*What you should do*.
Copy the lines exactly, starting at the line with "scientific name: Polygala" and continuing through the final line, and leave the pictures out of your copy.

Extracted data entries:
◆ ◆ ◆ ◆ ◆

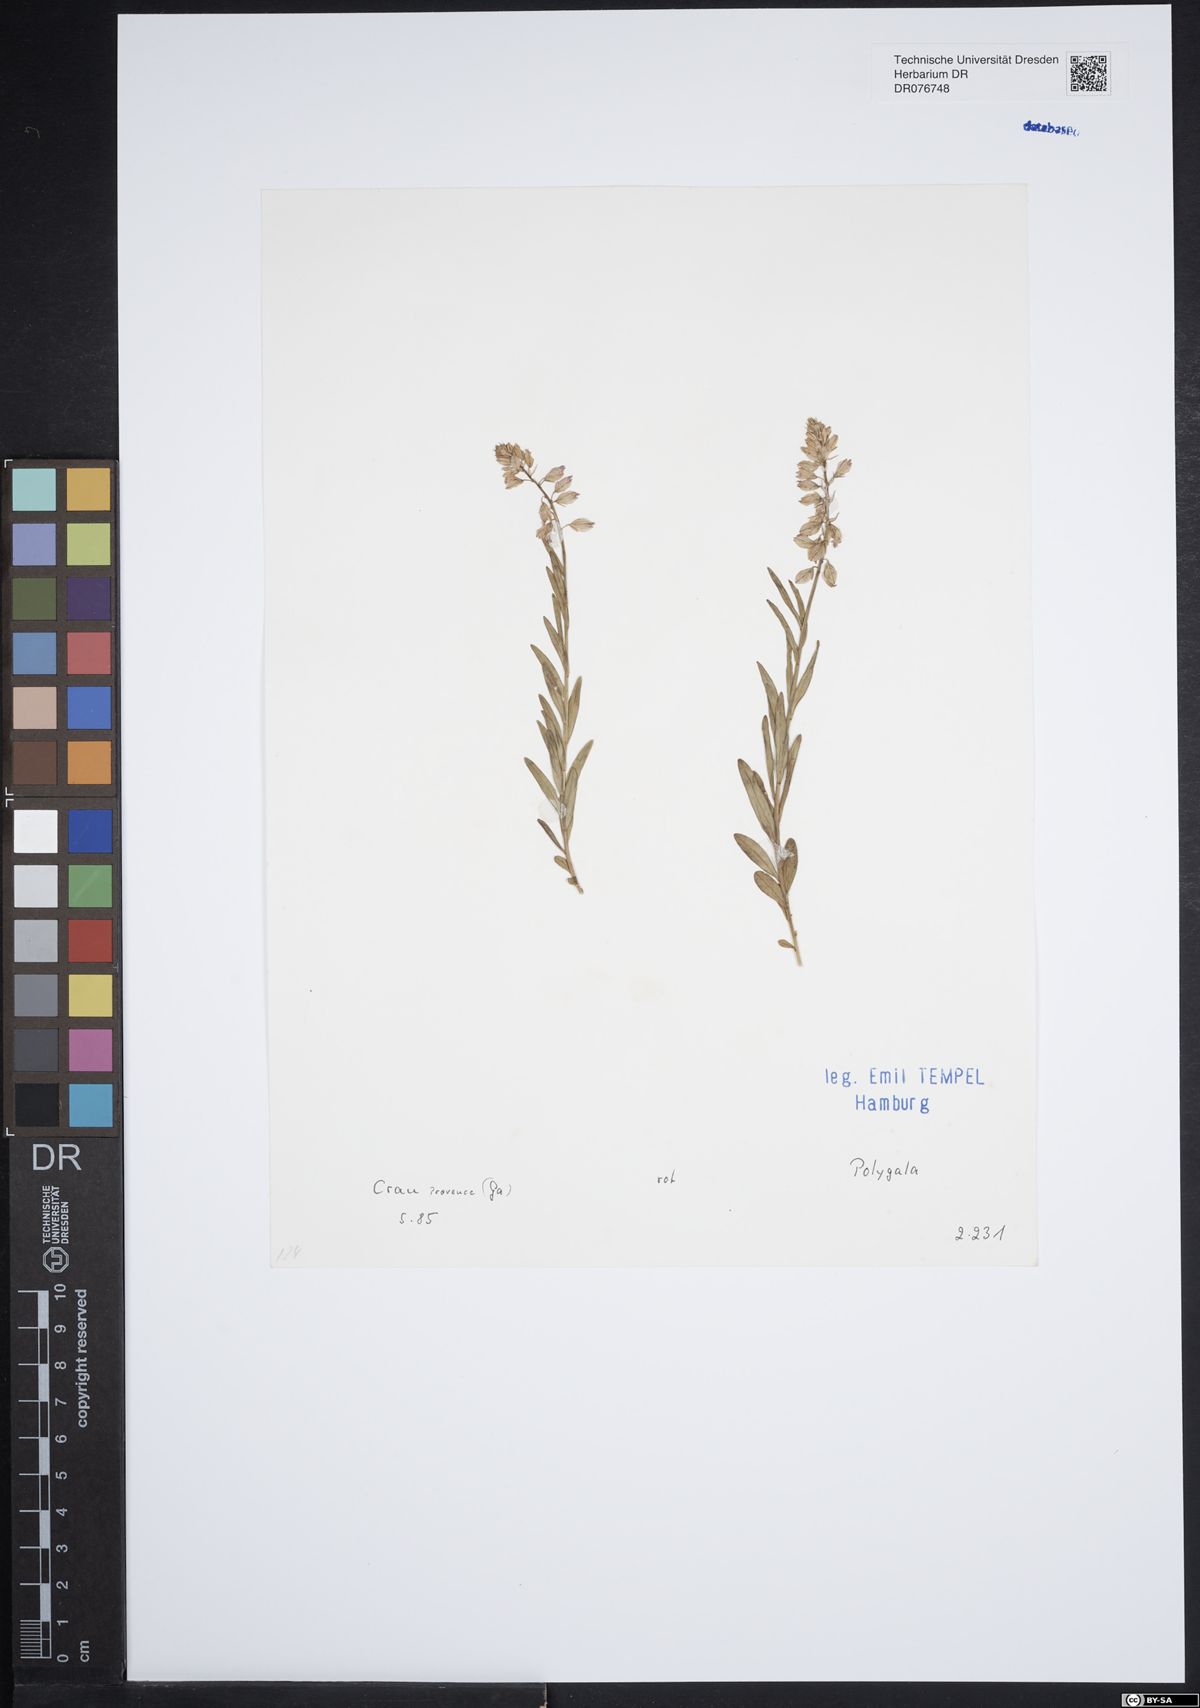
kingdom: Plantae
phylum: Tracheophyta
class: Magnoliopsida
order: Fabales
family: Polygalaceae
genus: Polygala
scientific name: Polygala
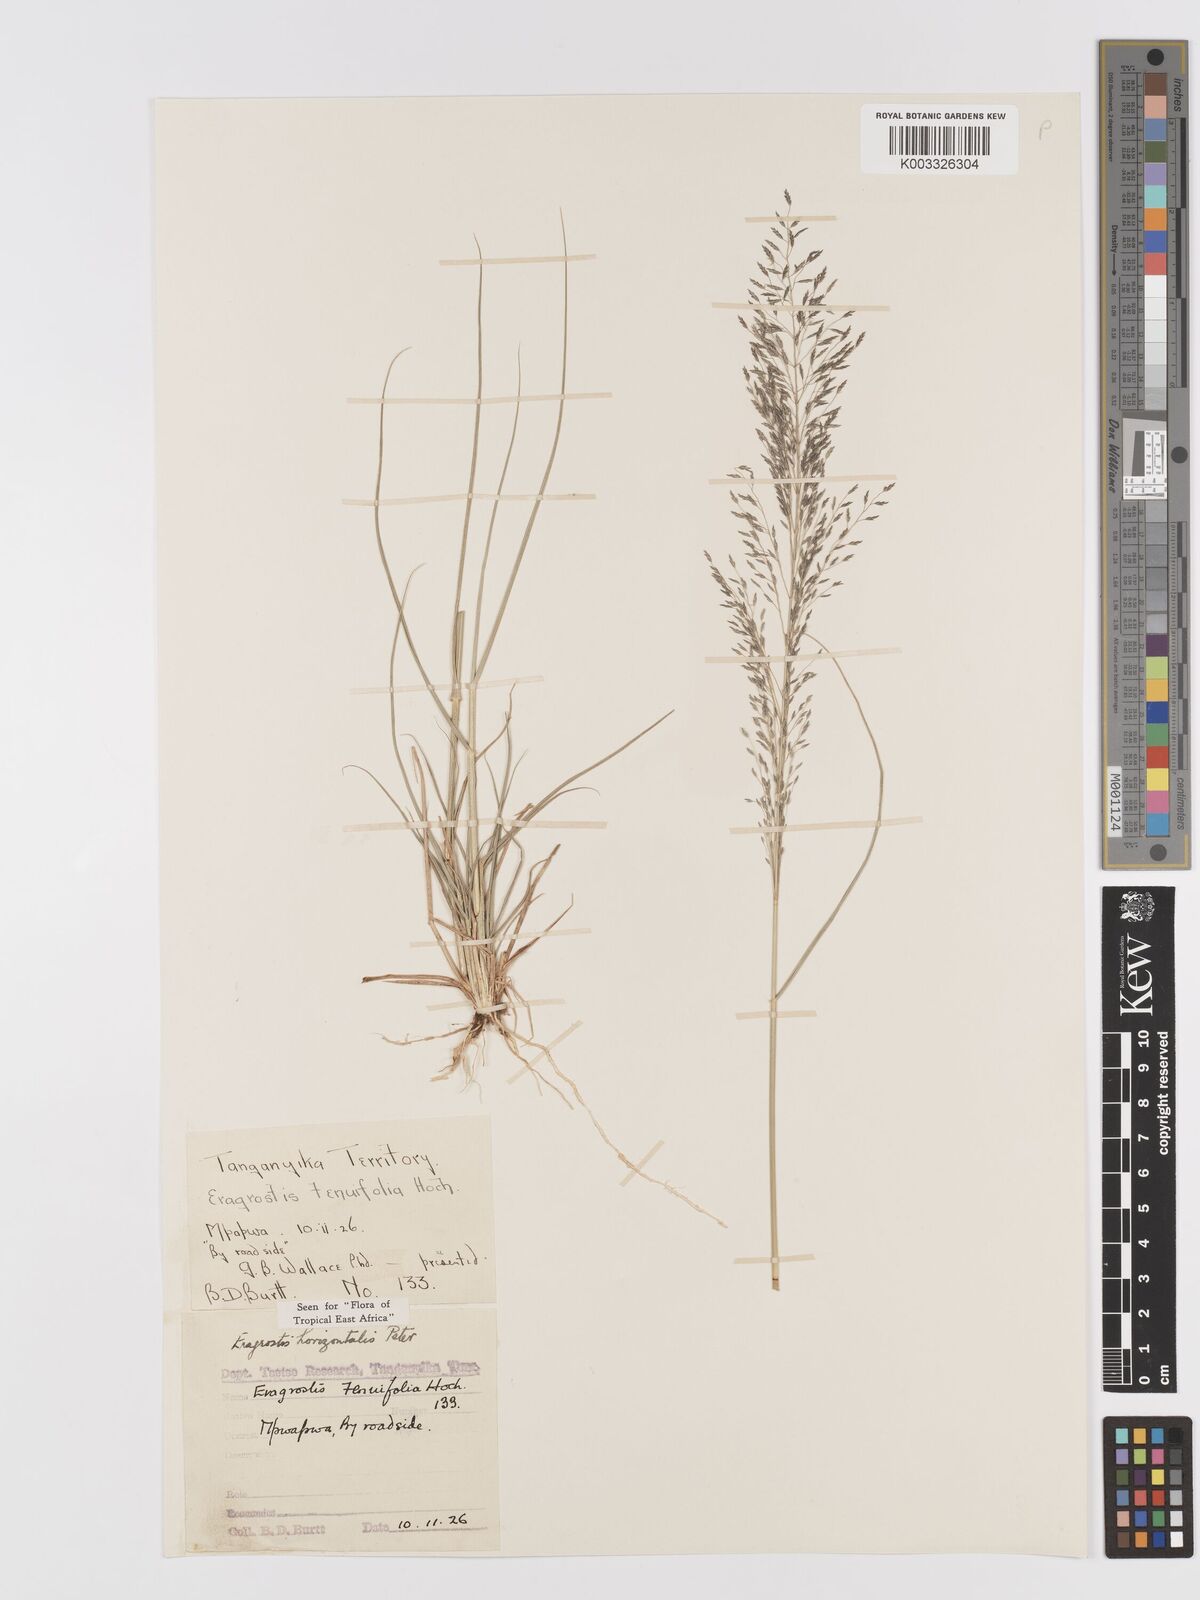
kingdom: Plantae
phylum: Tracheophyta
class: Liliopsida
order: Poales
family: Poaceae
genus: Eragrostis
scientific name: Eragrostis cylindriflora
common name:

◆ ◆ ◆ ◆ ◆

*Answer to the exercise*.
scientific name: Polygala
kingdom: Plantae
phylum: Tracheophyta
class: Liliopsida
order: Poales
family: Poaceae
genus: Eragrostis
scientific name: Eragrostis cylindriflora
common name:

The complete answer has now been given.